Here is the breakdown of what they found, using simple analogies:

1. The Two Big Rules of the Game

The paper says that for an AI to be safe for banking, it needs to pass two very different tests:

  • The "Replay" Test (Determinism): If you ask the AI the same question 10 times, does it give you the exact same answer 10 times?
  • The "Truth" Test (Faithfulness/Accuracy): Is the answer actually correct? Did it base its decision on real facts, or did it just make things up?

The Big Surprise: The researchers found that these two things do not go hand-in-hand.

  • You can have an AI that is perfectly consistent (it gives the same answer every time) but is completely wrong (it's consistently wrong).
  • You can have an AI that is very smart (it gets the right answer often) but is unpredictable (sometimes it says "Yes," sometimes "No," even when the facts are the same).

The Analogy: Imagine a broken clock.

  • High Determinism, Low Accuracy: A clock that is stuck at 4:00 PM. It is 100% consistent (it always says 4:00), but it is wrong 23 hours a day.
  • Low Determinism, High Accuracy: A clock that is running perfectly but has a loose second hand that jumps around. It tells the right time on average, but if you check it twice in a row, the seconds might look different.

2. The "Small vs. Big" AI Showdown

The researchers tested different sizes of AI models (from small, 7-billion-parameter models to massive, "frontier" models).

  • The Small, Rigid Models (Tier 1): Think of these as robotic assembly line workers. They are very strict. If you give them a task, they follow a rigid script.
    • Result: They are incredibly consistent (94–100% replayable). But because they are so rigid, they often miss the nuance and get the answer wrong (only 20–40% accuracy).
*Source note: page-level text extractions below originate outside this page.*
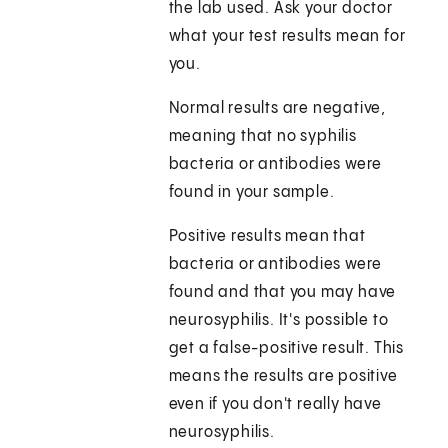
the lab used. Ask your doctor
what your test results mean for
you.
Normal results are negative,
meaning that no syphilis
bacteria or antibodies were
found in your sample.
Positive results mean that
bacteria or antibodies were
found and that you may have
neurosyphilis. It's possible to
get a false-positive result. This
means the results are positive
even if you don't really have
neurosyphilis.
They are like a robot that always says "Investigate" no matter what the transaction is, just because that's the script.
  • The Big, Smart Models (Frontier Models): Think of these as creative consultants. They think deeply, try different approaches, and use many tools to solve a problem.
    • Result: They are much smarter and get the right answer more often. But because they are creative, they take different "paths" to get there. Sometimes they check Tool A first, then Tool B; other times it's Tool B then Tool A. This makes them unpredictable for a strict audit. They might give the right answer, but they can't prove exactly how they got there every single time.
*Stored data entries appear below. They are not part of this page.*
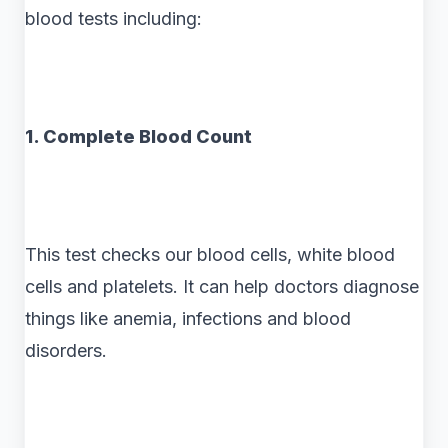
blood tests including:
1. Complete Blood Count
This test checks our blood cells, white blood
cells and platelets. It can help doctors diagnose
things like anemia, infections and blood
disorders.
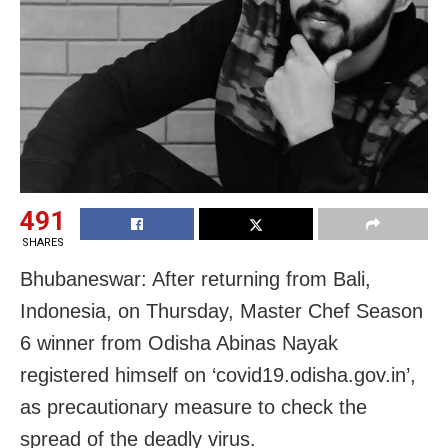
491
SHARES
Bhubaneswar: After returning from Bali,
Indonesia, on Thursday, Master Chef Season
6 winner from Odisha Abinas Nayak
registered himself on ‘covid19.odisha.gov.in’,
as precautionary measure to check the
spread of the deadly virus.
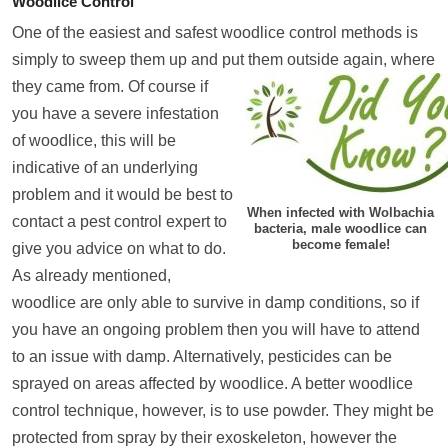
Woodlice Control
One of the easiest and safest woodlice control methods is
simply to sweep them up and put them outsi
de again, where
they came from. Of course if
you have a severe infestation
of woodlice, this will be
indicative of an underlying
problem and it would be best to
When infected with Wolbachia
contact a pest control expert to
bacteria, male woodlice can
become female!
give you advice on what to do.
As already mentioned,
woodlice are only able to survive in damp conditions, so if
you have an ongoing problem then you will have to attend
to an issue with damp. Alternatively, pesticides can be
sprayed on areas affected by woodlice. A better woodlice
control technique, however, is to use powder. They might be
protected from spray by their exoskeleton, however the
The Catch: No model was found that was both a "perfect robot" (100% consistent) AND a "perfect genius" (100% accurate). You have to choose your trade-off.
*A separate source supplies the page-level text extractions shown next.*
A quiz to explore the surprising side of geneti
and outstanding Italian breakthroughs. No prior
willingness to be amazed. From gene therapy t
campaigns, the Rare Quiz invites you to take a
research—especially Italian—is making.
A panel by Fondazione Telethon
3. Why This Matters for Banks

In the movie The Big Short, a bank might get in trouble not because they made a mistake, but because they couldn't explain why they made a decision.

  • The Regulatory Nightmare: If a regulator asks, "Why did you reject this loan?" and the AI says, "Well, last time I ran this, I said yes, but today I said no because I felt like it," the bank is in trouble.
  • The Solution: The paper suggests that for high-stakes, rule-based tasks (like checking for money laundering), banks should use the small, rigid models. Even if they aren't perfect geniuses, their "stuck clock" consistency means you can prove to the regulator exactly what happened.
  • The Human Safety Net: For the "creative" big models, you can't trust them to work alone. You need a human to sit between the AI and the final decision to ensure the AI didn't just "hallucinate" a reason.

4. The "Pass/Fail" Test

The paper introduces a new way of thinking about success:

  • Pass@k (The Optimist's View): "If I try 10 times, will I get at least one right answer?" (Good for coding, bad for banking).
  • Passk (The Regulator's View): "If I try 10 times, will I get the exact same right answer 10 times?" (This is what banks need).

The Bottom Line

This paper is a warning label for the financial industry. It says: "Don't just look at how smart your AI is. Look at how consistent it is."

If you are building an AI for a bank, you can't just pick the "smartest" model available. You have to pick the one that can be "replayed" perfectly, even if it means accepting a model that is a bit less "creative." The DFAH tool is the new ruler they built to measure this consistency, ensuring that when the regulators come knocking, the bank can hit "replay" and show them the exact same story every time.